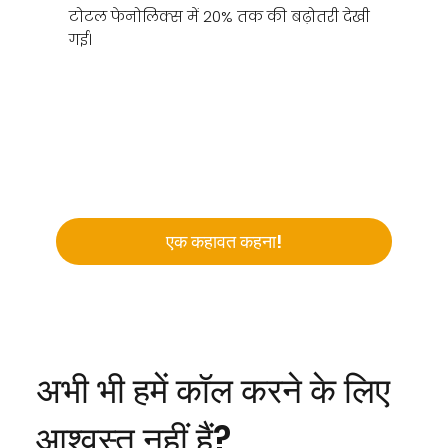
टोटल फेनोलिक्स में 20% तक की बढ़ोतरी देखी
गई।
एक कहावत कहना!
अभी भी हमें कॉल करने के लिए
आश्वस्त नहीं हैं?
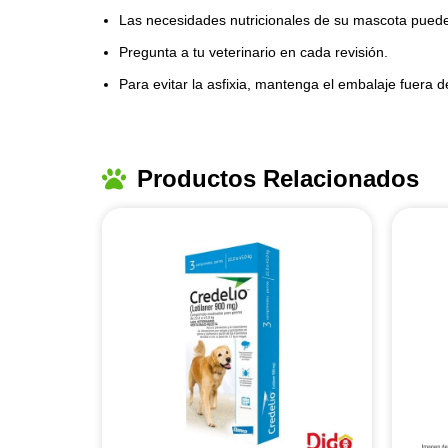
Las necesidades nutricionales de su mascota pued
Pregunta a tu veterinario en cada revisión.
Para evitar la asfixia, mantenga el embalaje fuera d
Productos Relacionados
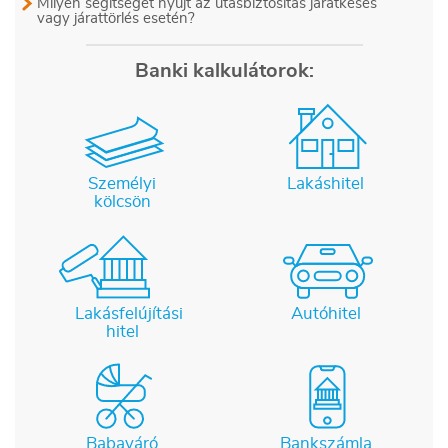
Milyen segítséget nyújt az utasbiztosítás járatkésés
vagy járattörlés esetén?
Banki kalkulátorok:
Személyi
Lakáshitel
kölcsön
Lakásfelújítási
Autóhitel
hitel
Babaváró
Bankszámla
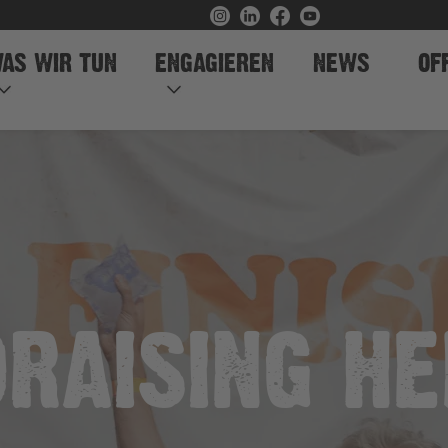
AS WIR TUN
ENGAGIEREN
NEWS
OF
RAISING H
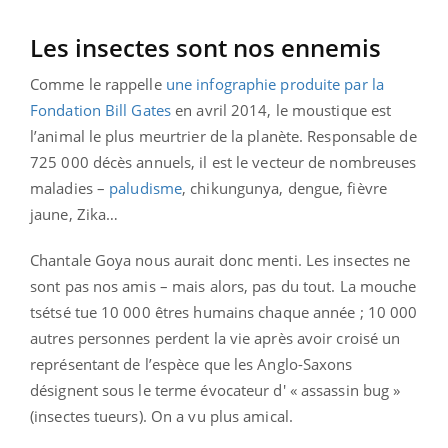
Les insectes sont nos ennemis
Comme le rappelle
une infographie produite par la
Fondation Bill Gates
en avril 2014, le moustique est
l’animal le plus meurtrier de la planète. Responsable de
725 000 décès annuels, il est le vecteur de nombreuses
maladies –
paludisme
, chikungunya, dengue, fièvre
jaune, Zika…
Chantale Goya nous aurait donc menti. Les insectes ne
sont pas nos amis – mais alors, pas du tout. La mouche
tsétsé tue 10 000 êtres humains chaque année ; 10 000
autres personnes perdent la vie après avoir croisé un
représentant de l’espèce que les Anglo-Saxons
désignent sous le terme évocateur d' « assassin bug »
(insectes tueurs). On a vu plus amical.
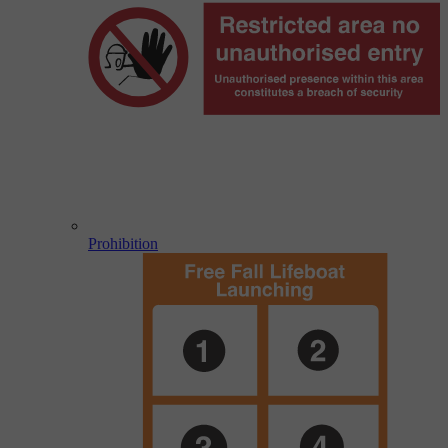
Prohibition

----

The problem:
Gather every line from the entries above where the word "plus" appears, and copy them.

Reply:
l’animal le plus meurtrier de la planète. Responsable de
(insectes tueurs). On a vu plus amical.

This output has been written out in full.